Chapter 4:

Reminiscence(3)

An Android Mind in a Human's Body


Well, another thing in my life has been infected with relationship garbage. My oldest sister got another boyfriend, his brother goes to my school so he must've heard about me somewhere because he gives me the same look I get from my classmates. I do not know what I did to end up at this point, but somewhere along the line I clearly fucked up somewhere. I hate everything that has to do with romance, or maybe it is relationships as a whole, either way I do not understand either of them so fuck them both.

I actively have been avoiding home recently, nothing good would come from me running into my sisters who hate me or their boyfriends, so I have been hanging out with Zach more and more. Being around him reminds me of good days when the world would not judge you for hanging out with the opposite sex. Looking back, I was too curious for my own good when it came to anything romance.

"Hey Zach, do you like anyone? Like more than a friend?" I bluntly stated as needlessly beating around the bush was never my way.

"What? Where did that come from? I thought you were anti anything relationship." He said, his face getting flushed red.

"HUH? No, up until recently I was indifferent, I just didn't understand it, I still dont, but I do not know if I would say I am anti romance. Perhaps I just hate what it has done to my friends and the standards we are held up on." I sigh and lay my head on my arm looking at Zach.

"I just wish things didn't change."

Zach stares at me for an uncomfortably long time before responding "I don't wish that." His answer baffled me, of course I could not understand where he was coming from , but I noticed he dodged my question.

"You never answered my question. Do yo-" I could not get the words out at this point as something was blocking my mouth. Something rough was on my lips, a new sensation, I was confused on what this feeling was until I realized it was Zach himself.

I quickly backed away, wiping my lips with tears forming asking in a voice that was trembling "Wh- Wha- What was that? Why did you do that! What did I do to you?" I am tearing up, my trembling voice is getting louder and louder, I am beginning to make a scene.
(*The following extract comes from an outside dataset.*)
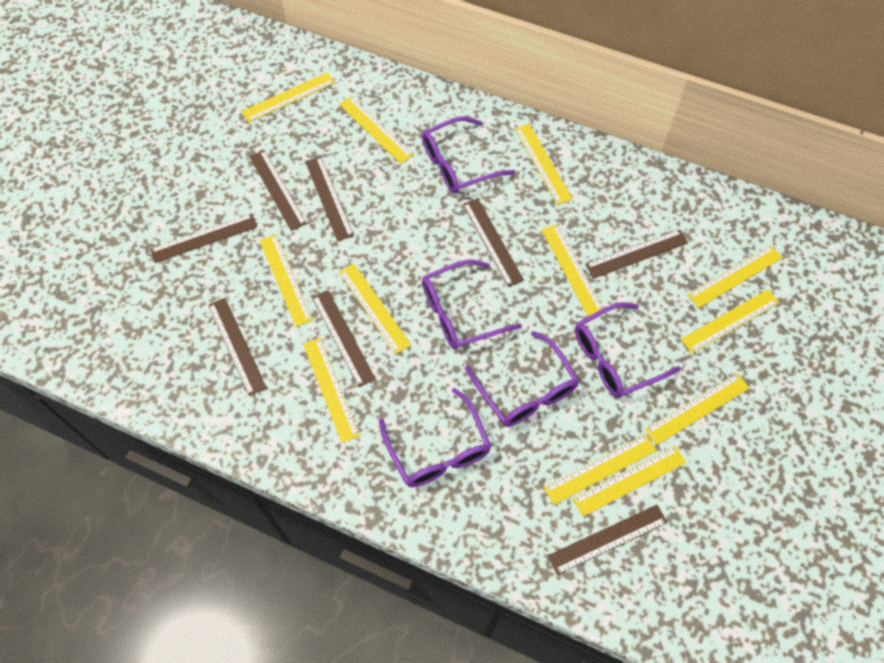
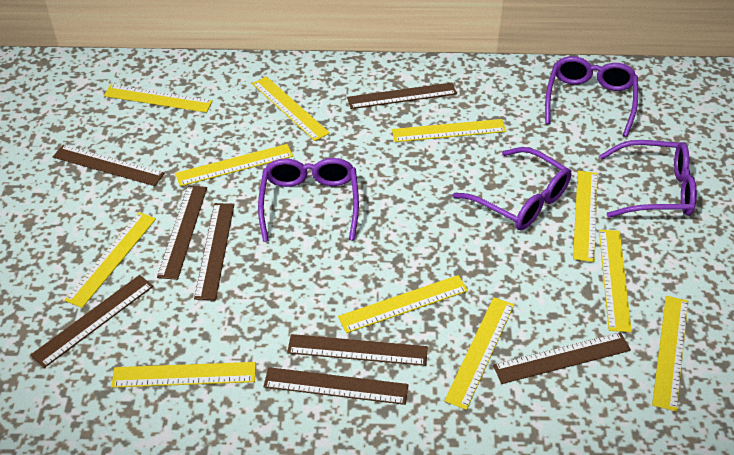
purple glasses: 5 -> 4
yellow ruler: 12 -> 11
"Did that answer your question?" His response put everything in perspective for me.

"Why...why could we not just be friends. Why did you do that? Why did you have to change too?" With that final question, I started running home, it was all too much to handle, my mind racing, I could not understand why he did that, no matter what happened, I felt my world closing in on me.

Why did he do that?

Did I do something wrong?

Is this why boys and girls can not be friends?

I will ask him about it tomorrow, but I never could ask him about it. When I came in the next day, my desk had the words 'TWO-FACED SLUT' carved on the top of my desk. I looked around and realized everyone was looking at me. I looked at Zach and he gave me a look that gave me an unfamiliar pain in my chest, it felt like barbed wire got wrapped around my heart and ripped it to shreds.

I have no one left

Would anyone even recognize if I am not here anymore? 

No one will miss you.

Jenna would, right? Would she? Would my parents miss me?
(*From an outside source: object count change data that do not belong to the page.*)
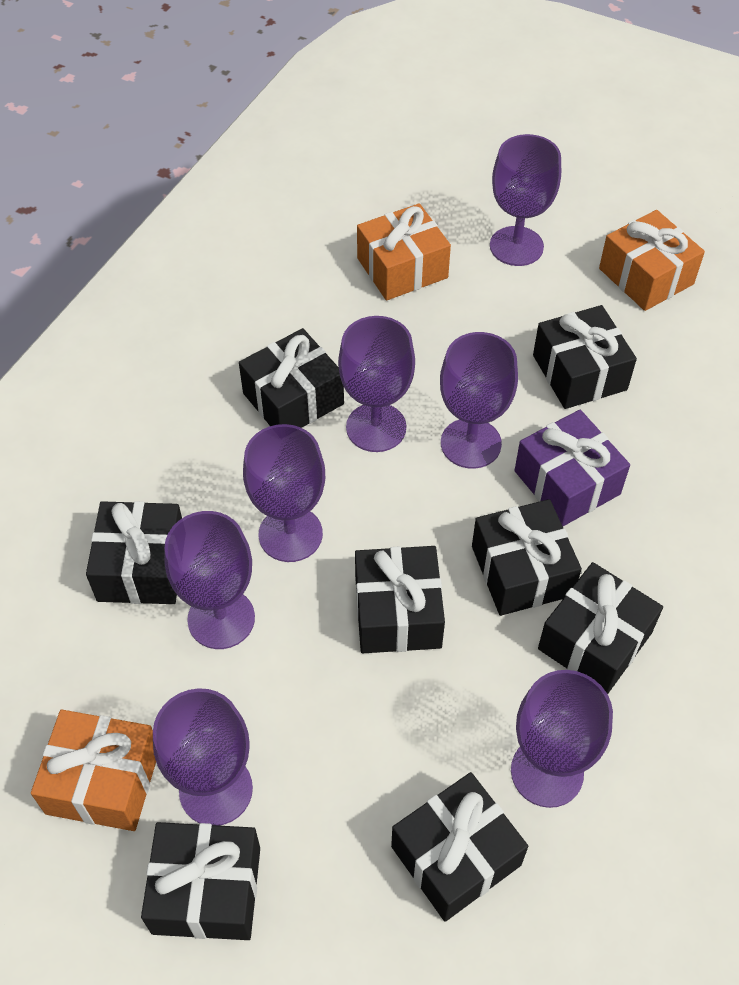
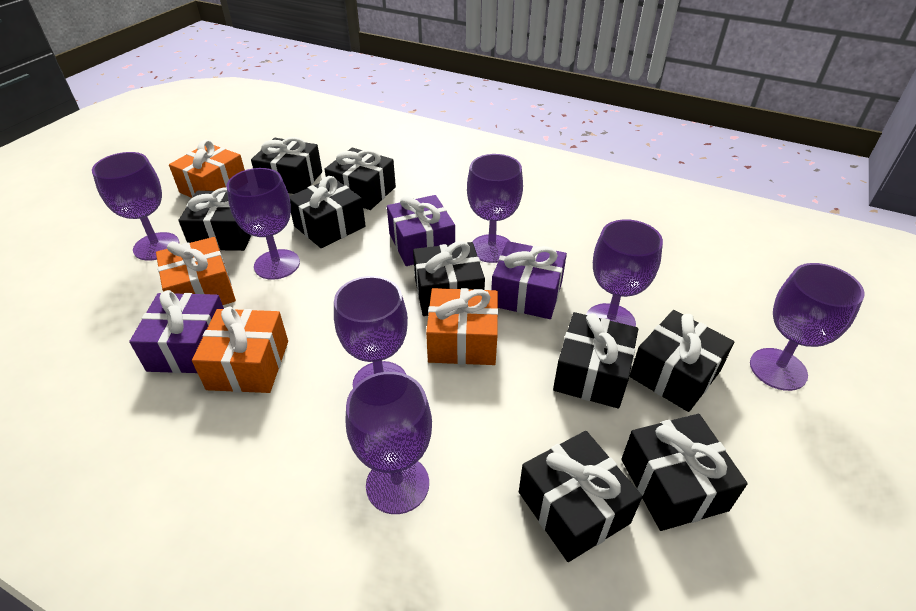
black gift: 8 -> 9
orange gift: 3 -> 4
purple gift: 1 -> 3

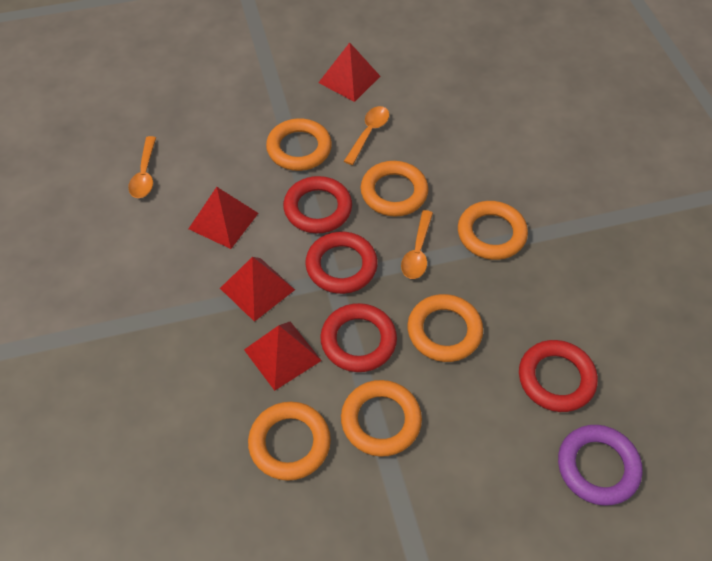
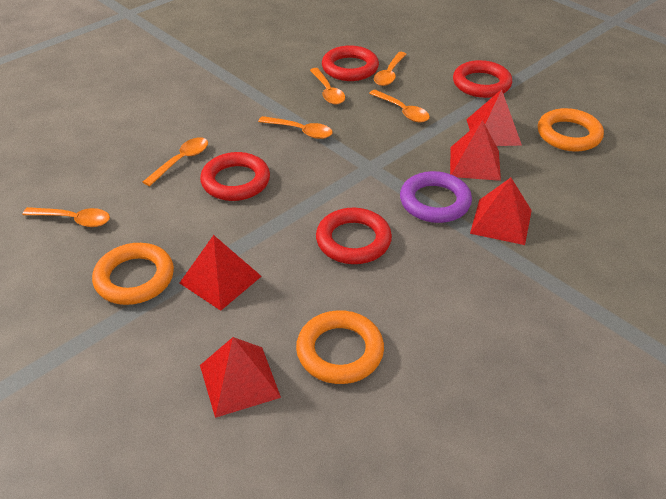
orange ring: 6 -> 3
orange spoon: 3 -> 6
red pyramid: 4 -> 5

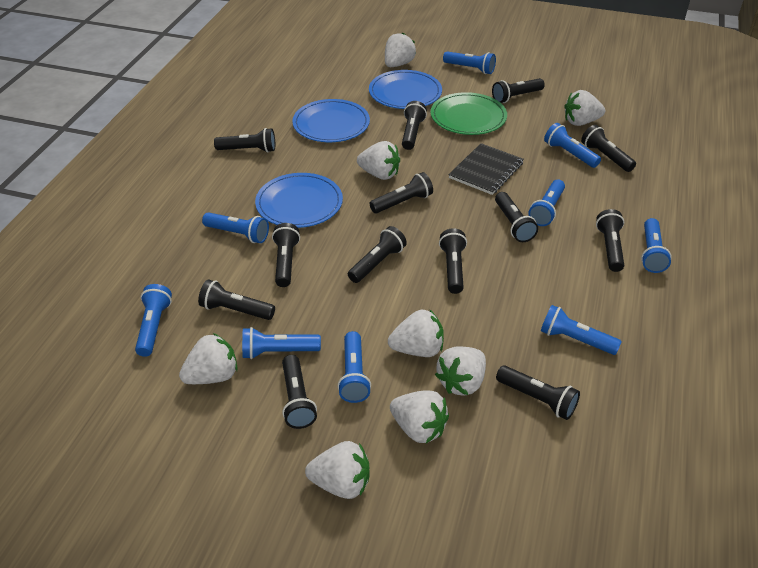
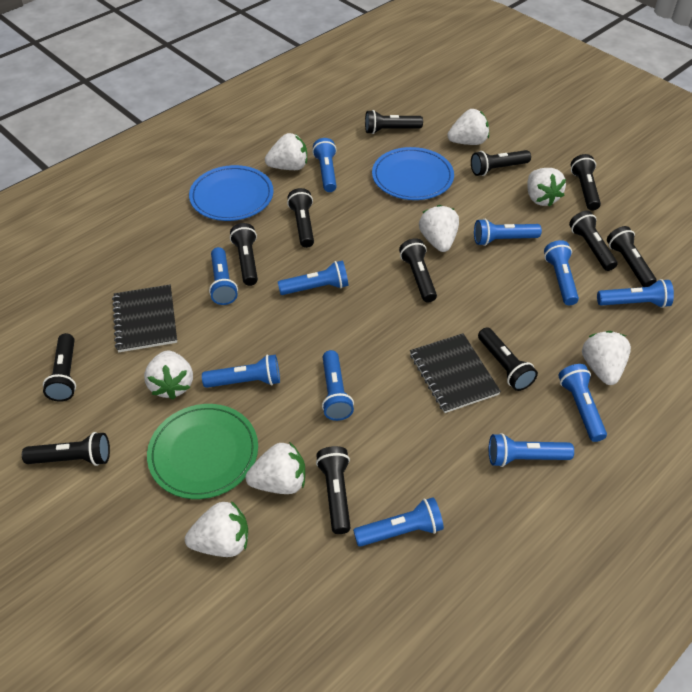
black flashlight: 13 -> 12
black notebook: 1 -> 2
blue flashlight: 9 -> 11
blue plate: 3 -> 2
They would be better off without you.

They're all looking at you. 

They're all looking at me.

They all hate you.

They all hate me.

This is not good, I feel eyes on me everywhere, I can't breathe. I need to get out of here. With that I spend the rest of my day in the nurses office, there is nothing I can do about this now, its too late for me to try and fight these problems. There is no point now that I am alone. I should just leave now, with that I left the school early and headed home, even if I felt uncomfortable there, I still would not feel the utter hatred I feel here.

Huh? That's weird, why is the door locked? 

I look around the front door. I never was the first one home having to unlock the door, I did not know if there was some spare key hidden somewhere.

"Is Sofia not home yet? She is always the one who unlocks it. When do the high-schoolers get home? She should be home soon...I think?"

**ba-dum** **ba-dum** **ba-dum**

Oh, no... why do I feel like someone is watching me...

They are all watching you, waiting for you to fuck up.

I am having trouble breathing, my heart won't stop beating so damn loudly.

WHAT IS WRONG WITH ME?

WHY ME? WHAT DID I DO?

With this, I curl up on the porch crying hiding my face in my knees, trying to avoid all the eyes I feel on me. I do not get it, no one is out yet I still feel eyes on me in every direction.

"Sofia, mommy, daddy, please someone help me. Please tell me what I am doing wrong." I say with tears staining my jeans and snot dripping out of my nose, utterly defeated by the world and its cruelty.